----- Data to process

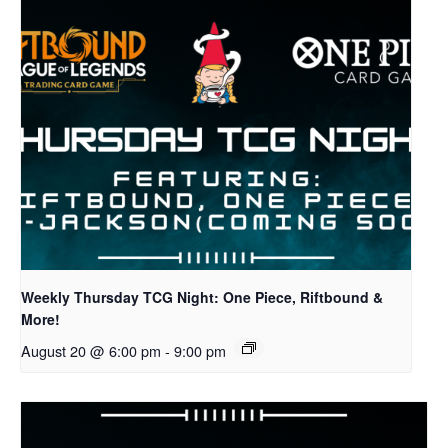
Weekly Thursday TCG Night: One Piece, Riftbound &
More!
August 20 @ 6:00 pm
-
9:00 pm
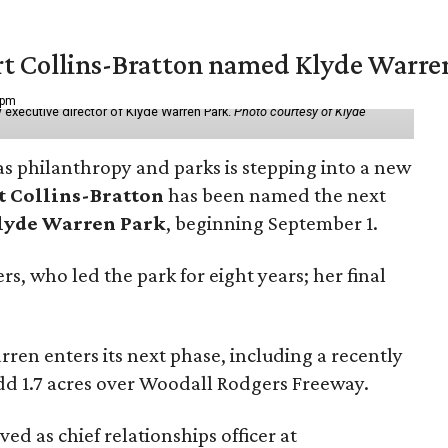
vert Collins-Bratton named Klyde Warr
 pm
 executive director of Klyde Warren Park.
Photo courtesy of Klyde
as philanthropy and parks is stepping into a new
t Collins-Bratton
has been named the next
lyde Warren Park
, beginning September 1.
s, who led the park for eight years; her final
ren enters its next phase, including a recently
add 1.7 acres over Woodall Rodgers Freeway.
ed as chief relationships officer at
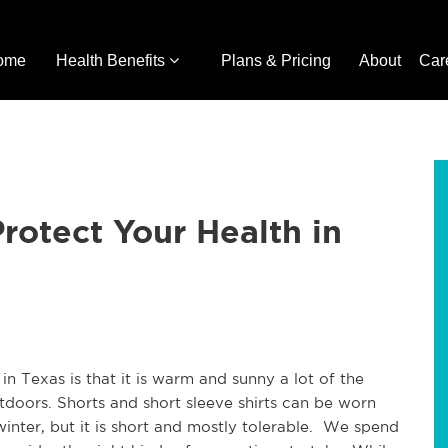
ome
Health Benefits
Plans & Pricing
About
Car
rotect Your Health in
 in Texas is that it is warm and sunny a lot of the
doors. Shorts and short sleeve shirts can be worn
winter, but it is short and mostly tolerable. We spend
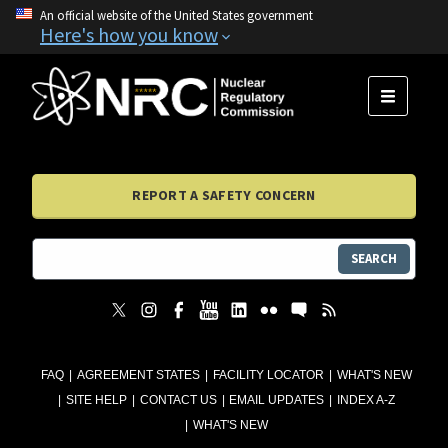
An official website of the United States government
Here's how you know
MENU
REPORT A SAFETY CONCERN
SEARCH
FAQ
AGREEMENT STATES
FACILITY LOCATOR
WHAT'S NEW
SITE HELP
CONTACT US
EMAIL UPDATES
INDEX A-Z
WHAT'S NEW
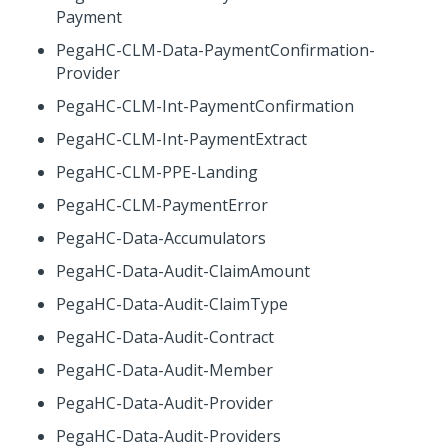
Payment
PegaHC-CLM-Data-PaymentConfirmation-
Provider
PegaHC-CLM-Int-PaymentConfirmation
PegaHC-CLM-Int-PaymentExtract
PegaHC-CLM-PPE-Landing
PegaHC-CLM-PaymentError
PegaHC-Data-Accumulators
PegaHC-Data-Audit-ClaimAmount
PegaHC-Data-Audit-ClaimType
PegaHC-Data-Audit-Contract
PegaHC-Data-Audit-Member
PegaHC-Data-Audit-Provider
PegaHC-Data-Audit-Providers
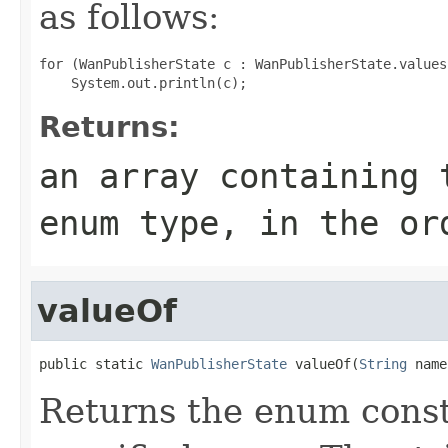
as follows:
for (WanPublisherState c : WanPublisherState.values(
Returns:
an array containing 
enum type, in the or
valueOf
public static 
WanPublisherState
 valueOf(
String
 name
Returns the enum consta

----------

*Directive:* Recast the lines above as a Markdown table with two columns, "No." for the row number and "Text" for the line. Leave out the picture markers and any blank lines.

*Response below:*
| No. | Text |
|---|---|
| 1 | Weekly Thursday TCG Night: One Piece, Riftbound & |
| 2 | More! |
| 3 | August 20 @ 6:00 pm |
| 4 | - |
| 5 | 9:00 pm |
| 6 | vert Collins-Bratton named Klyde Warr |
| 7 |  pm |
| 8 |  executive director of Klyde Warren Park. |
| 9 | Photo courtesy of Klyde |
| 10 | as philanthropy and parks is stepping into a new |
| 11 | t Collins-Bratton |
| 12 | has been named the next |
| 13 | lyde Warren Park |
| 14 | , beginning September 1. |
| 15 | s, who led the park for eight years; her final |
| 16 | ren enters its next phase, including a recently |
| 17 | add 1.7 acres over Woodall Rodgers Freeway. |
| 18 | ed as chief relationships officer at |
| 19 | ome |
| 20 | Health Benefits |
| 21 | Plans & Pricing |
| 22 | About |
| 23 | Car |
| 24 | rotect Your Health in |
| 25 |  in Texas is that it is warm and sunny a lot of the |
| 26 | doors. Shorts and short sleeve shirts can be worn |
| 27 | winter, but it is short and mostly tolerable. We spend |
| 28 | An official website of the United States government |
| 29 | Here's how you know |
| 30 | MENU |
| 31 | REPORT A SAFETY CONCERN |
| 32 | SEARCH |
| 33 | FAQ |
| 34 | AGREEMENT STATES |
| 35 | FACILITY LOCATOR |
| 36 | WHAT'S NEW |
| 37 | SITE HELP |
| 38 | CONTACT US |
| 39 | EMAIL UPDATES |
| 40 | INDEX A-Z |
| 41 | WHAT'S NEW |
| 42 | Payment |
| 43 | PegaHC-CLM-Data-PaymentConfirmation- |
| 44 | Provider |
| 45 | PegaHC-CLM-Int-PaymentConfirmation |
| 46 | PegaHC-CLM-Int-PaymentExtract |
| 47 | PegaHC-CLM-PPE-Landing |
| 48 | PegaHC-CLM-PaymentError |
| 49 | PegaHC-Data-Accumulators |
| 50 | PegaHC-Data-Audit-ClaimAmount |
| 51 | PegaHC-Data-Audit-ClaimType |
| 52 | PegaHC-Data-Audit-Contract |
| 53 | PegaHC-Data-Audit-Member |
| 54 | PegaHC-Data-Audit-Provider |
| 55 | PegaHC-Data-Audit-Providers |
| 56 | as follows: |
| 57 | for (WanPublisherState c : WanPublisherState.values( |
| 58 | Returns: |
| 59 | an array containing  |
| 60 | enum type, in the or |
| 61 | valueOf |
| 62 | public static  |
| 63 | WanPublisherState |
| 64 |  valueOf( |
| 65 | String |
| 66 |  name |
| 67 | Returns the enum consta |